Un geste regretté par l’UER et la télévision publique suédoise SVT, qui revendiquent le caractère apolitique de ce rendez-vous populaire.
« C’est un monde à part entière (…) très joyeux et coloré, un monde dans lequel je me sens en sécurité », confie Nemo, artiste suisse non-binaire.
Pour les fans – la ville attend jusqu’à 100.000 visiteurs -, « c’est ce qui est sur scène qui est important : les contributions, les artistes et la musique, et non la politique », insiste le professeur d’histoire des idées, Andreas Önnerfors, spécialiste de l’Eurovision.
Presque septuagénaire, l’Eurovision est « une démonstration de la tolérance européenne que l’on ne trouve pas sous d’autres formes ni dans d’autres lieux », souligne-t-il.
« La politique est partout »
Toutefois, pour les artistes ukrainiennes, « la politique est partout ».
Cette année, le conflit en Ukraine a été éclipsé par la guerre à Gaza, déclenchée le 7 octobre quand des commandos du Hamas ont mené une attaque contre Israël qui a fait plus de 1.170 morts, majoritairement des civils, selon un bilan établi à partir de données officielles israéliennes.
Plus de 250 personnes ont été enlevées et 128 restent captives à Gaza, dont 36 seraient mortes, selon l’armée.
En riposte, l’armée israélienne a lancé une offensive à Gaza, qui a fait jusqu’à présent 34.844 morts, en majorité des civils, selon le ministère de la Santé du Hamas.
« Il doit y avoir des manifestations, les gens doivent exprimer leurs opinions, les gens doivent boycotter », assure Magnus Børmark, candidat pour la Norvège avec son groupe Gåte, qui, comme huit autres participants, ont publiquement appelé à un cessez-le-feu durable.
Les représentants de certains pays avaient un temps envisagé de boycotter le concours pour protester contre la présence d’Israël, mais n’ont pas donné suite.
« Les premiers jours de la semaine de l’Eurovision ont été calmes. Nous enquêtons sur un cas d’incitation présumée à la haine raciale », relève un porte-parole de la police, Jimmy Modin.
Alors que la Suède a relevé l’an dernier son niveau d’alerte après des actes de profanation du Coran, « on ne peut évidemment jamais exclure la possibilité que quelque chose se produise, mais il n’y a pas de menace dirigée contre l’Eurovision », insiste-t-il.
Des renforts policiers sont venus de toute la Suède, mais aussi du Danemark et de la Norvège.
Au sein de la communauté juive, certains comptent quitter la ville pour le week-end.
« Avec l’Eurovision, il y a comme une intensification. Le sentiment d’insécurité s’est accru après le 7 octobre, de nombreux juifs sont inquiets », explique un porte-parole, Fredrik Sieradzki.

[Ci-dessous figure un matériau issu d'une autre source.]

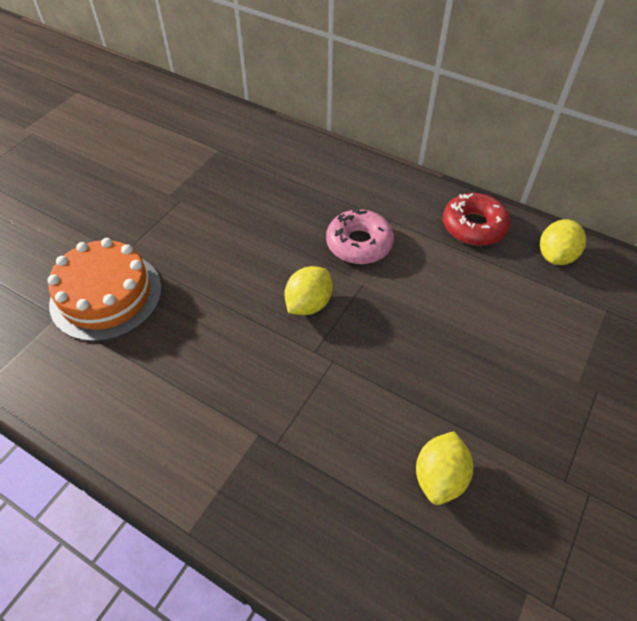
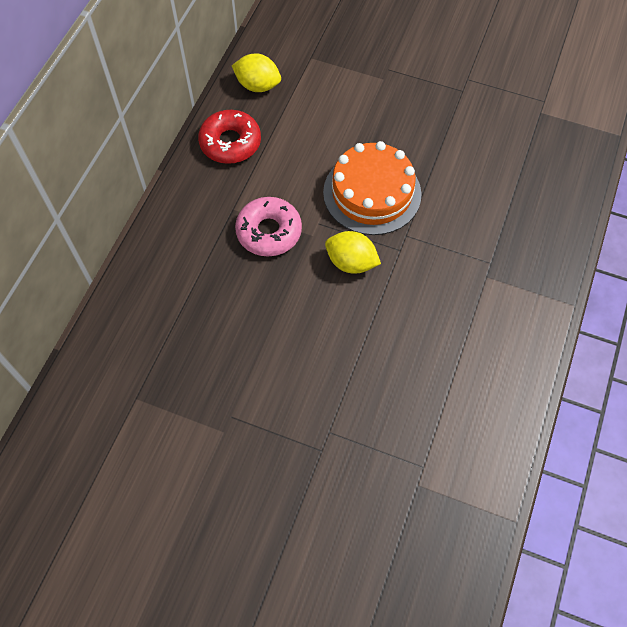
camera: 100 degrees left, 10 degrees up
(106, 295) = (381, 446): orange cake -> orange cake (372, 193)
(439, 477) = (483, 158): yellow lemon -> none

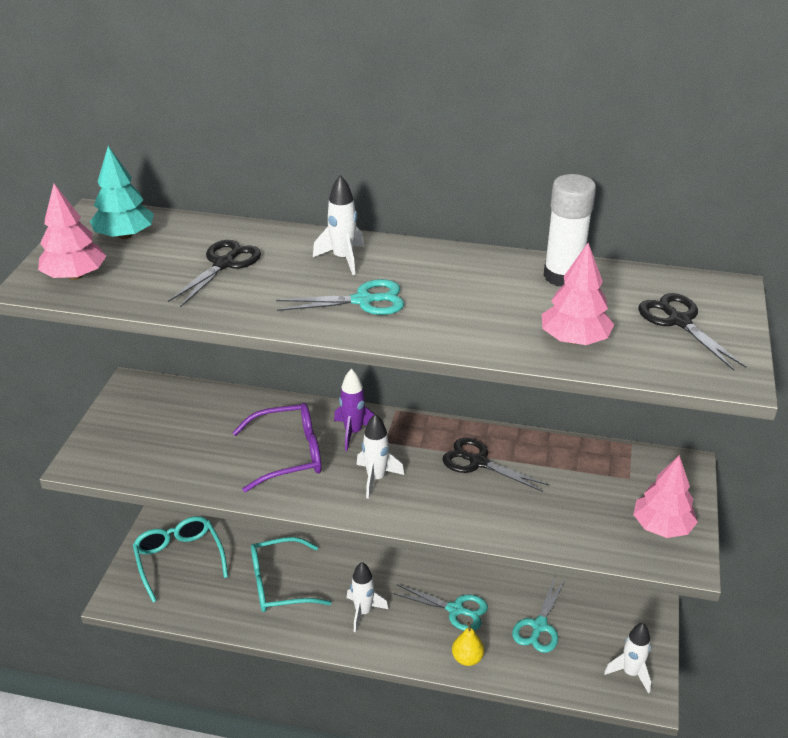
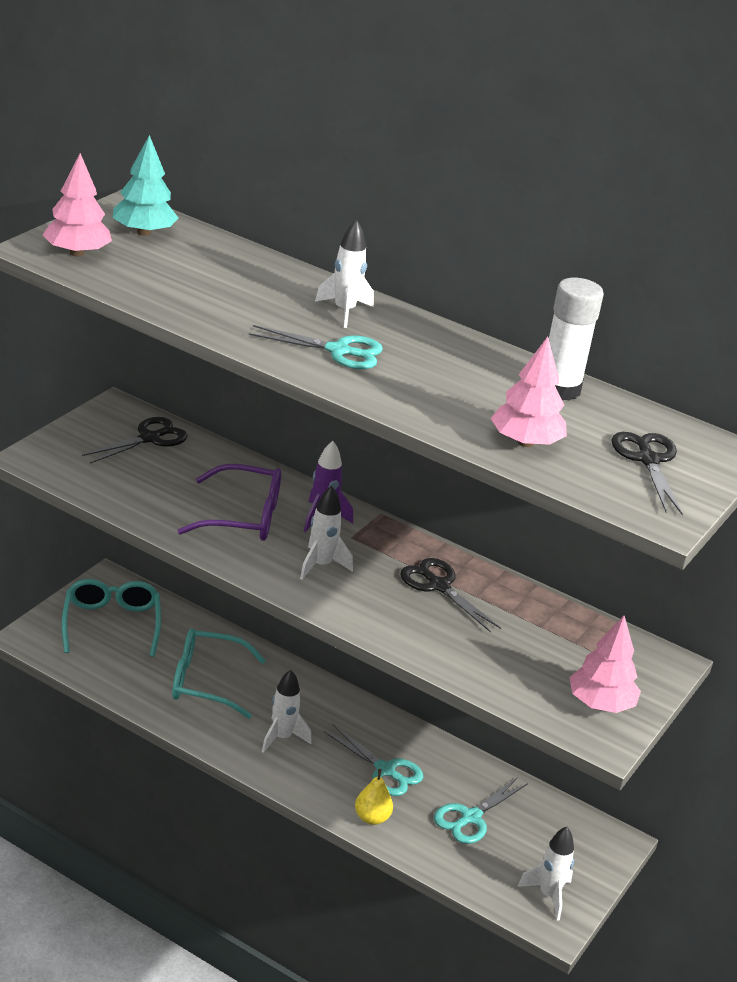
camera: 15 degrees right, 5 degrees down
(224, 264) = (223, 283): black scissors -> black scissors (149, 438)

« Je ne peux pas vraiment me réjouir de l’Eurovision, même si sur le principe, nous pensons, en tant que congrégation, qu’il est bon que tout le monde soit le bienvenu ici à Malmö, y compris Israël », résume-t-il. « Mais nous préférions que ça ne nous expose pas à quoi que ce soit ».
D’après lui, les nombreuses manifestations propalestiniennes n’ont toutefois pas donné lieu à des appels visant les juifs de la ville.
La sécurité autour de la synagogue a tout de même été renforcée.
Sur les réseaux sociaux, des menaces ont été proférées contre Eden Golan, qui entrera en piste pour la deuxième demi-finale programmée à 19 h.
Des militants doivent organiser au même moment une Falastinvision, compétition musicale en solidarité avec les Palestiniens.